XII. Les arguments de l'intimée peuvent être résumés comme suit.

Intervention du contrefacteur présumé - article 105 CBE

L'intervention n'est pas admissible car elle a été déposée le 4 juillet 2022 alors que la procédure n'était plus en cours. Lorsque la procédure a repris, le contrefacteur présumé, qui aurait dû présenter une déclaration d'intervention en vertu la règle 89 CBE dans un délai de trois mois à compter de la date à laquelle il a été attrait en contrefaçon, n'avait pas présenté de demande d'intervention.

Le contrefacteur présumé était donc forclos à le faire, d'autant qu'il n'était pas prévu que ce délai puisse être prorogé. De plus, les moyens de preuve présentés avec la déclaration d'intervention étaient tardifs, manquaient de pertinence de prime abord et, par conséquent, ne devraient pas être admis à la procédure.

EXTRAITS DES ENTRÉES |
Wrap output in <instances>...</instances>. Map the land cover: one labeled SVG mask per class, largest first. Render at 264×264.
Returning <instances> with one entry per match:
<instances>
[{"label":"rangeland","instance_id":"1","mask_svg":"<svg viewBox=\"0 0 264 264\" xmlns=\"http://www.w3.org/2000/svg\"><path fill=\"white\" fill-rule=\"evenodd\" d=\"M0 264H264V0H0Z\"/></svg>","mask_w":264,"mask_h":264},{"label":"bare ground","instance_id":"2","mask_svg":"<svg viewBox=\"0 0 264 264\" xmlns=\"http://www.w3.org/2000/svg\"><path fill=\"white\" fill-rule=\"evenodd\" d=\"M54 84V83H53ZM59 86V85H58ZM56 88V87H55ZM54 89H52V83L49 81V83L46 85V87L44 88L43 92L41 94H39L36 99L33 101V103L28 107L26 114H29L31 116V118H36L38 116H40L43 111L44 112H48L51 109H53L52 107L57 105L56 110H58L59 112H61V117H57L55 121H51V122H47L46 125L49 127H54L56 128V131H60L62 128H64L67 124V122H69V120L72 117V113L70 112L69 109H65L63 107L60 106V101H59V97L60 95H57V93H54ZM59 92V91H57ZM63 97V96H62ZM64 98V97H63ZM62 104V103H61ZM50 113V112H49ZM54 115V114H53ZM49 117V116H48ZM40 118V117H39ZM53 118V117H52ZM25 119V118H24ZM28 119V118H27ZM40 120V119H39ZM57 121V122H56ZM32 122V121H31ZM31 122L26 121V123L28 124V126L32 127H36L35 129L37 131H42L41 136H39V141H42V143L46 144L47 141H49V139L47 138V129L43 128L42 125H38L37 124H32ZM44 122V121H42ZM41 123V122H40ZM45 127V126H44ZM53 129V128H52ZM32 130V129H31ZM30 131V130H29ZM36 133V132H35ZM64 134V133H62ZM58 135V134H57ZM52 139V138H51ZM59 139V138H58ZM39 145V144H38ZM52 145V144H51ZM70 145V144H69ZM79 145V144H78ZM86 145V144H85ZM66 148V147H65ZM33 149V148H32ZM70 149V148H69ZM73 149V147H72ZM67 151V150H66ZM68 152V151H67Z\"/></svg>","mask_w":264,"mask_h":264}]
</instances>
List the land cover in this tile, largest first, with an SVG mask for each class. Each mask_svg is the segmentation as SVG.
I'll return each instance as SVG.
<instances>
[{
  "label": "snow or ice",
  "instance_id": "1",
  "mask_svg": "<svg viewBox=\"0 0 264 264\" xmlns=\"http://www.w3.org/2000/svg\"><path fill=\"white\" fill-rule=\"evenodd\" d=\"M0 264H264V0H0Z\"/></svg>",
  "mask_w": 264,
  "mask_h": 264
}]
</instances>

ACTIONS REQUISES |
#1 Répondez aux questions suivantes d'après le passage sur l'intervention :
(a) À quelle date l'intervention a-t-elle été déposée ?
(b) En vertu de quelle règle de la CBE la déclaration d'intervention aurait-elle dû être présentée ?
(c) De quel délai le contrefacteur présumé disposait-il pour présenter cette déclaration ?
#2 Reprenez la rédaction du passage sur l'intervention à la suite de sa dernière phrase.
Les entrées forment un matériau distinct du passage sur l'intervention.

RÉSULTATS DANS L'ORDRE |
#1
(a) Le 4 juillet 2022.
(b) La règle 89 CBE.
(c) Trois mois à compter de la date à laquelle il a été attrait en contrefaçon.

#2
Requête principale - Nouveauté

D4 était constitué de deux dessins techniques dont le premier, D4.1., portait une date ultérieure à la date de priorité du brevet et ne pouvait donc pas permettre de soulever une objection pour absence de nouveauté contre la revendication 1 du brevet. De plus, le terme "Kindersicherung" que comportait ce premier dessin D4.1 dans sa cartouche ne se rapportait pas nécessairement à la crémaillère montrée dans le second dessin, D4.2, et n'impliquait pas non plus la fonction selon la caractéristique 1.9 de la revendication 1 du brevet. Une sécurité enfant, requise par exemple selon les normes françaises, pouvait être réalisée par d'autres moyens techniques, tel qu'un ressort suffisamment fort, empêchant l'action par inadvertance du levier de réglage en hauteur de la table à repasser. D'ailleurs, la structure des dents de la crémaillère selon D4.2 n'était pas conforme à la caractéristique 1.8. La partie en saillie latérale des dents de la crémaillère selon D4.2 n'était pas formée de façon à pouvoir recouvrir une tige au moins jusqu'à son point sommet le plus éloigné du sol. Le terme "recouvre" impliquait que la surface de la dent venant buter contre la tige à son point sommet s'étende essentiellement dans un plan horizontal. C'était grâce à cette configuration particulière de la partie en saillie latérale des dents que la fonction selon la caractéristique 1.9 était obtenue. Au contraire, les faces inclinées des dents selon D4.2 ne pouvaient pas empêcher que la tige glisse hors de l'engagement avec les moyens de butée au moment où le levier de réglage en hauteur, constituant les moyens de blocage/déblocage, était manipulé sans soulèvement de la table. Cette conclusion a été confirmée par les directives relatives à la prévention des risques données aux utilisateurs d'une telle table à repasser à la page 5 (dans la version en allemand) du document D16.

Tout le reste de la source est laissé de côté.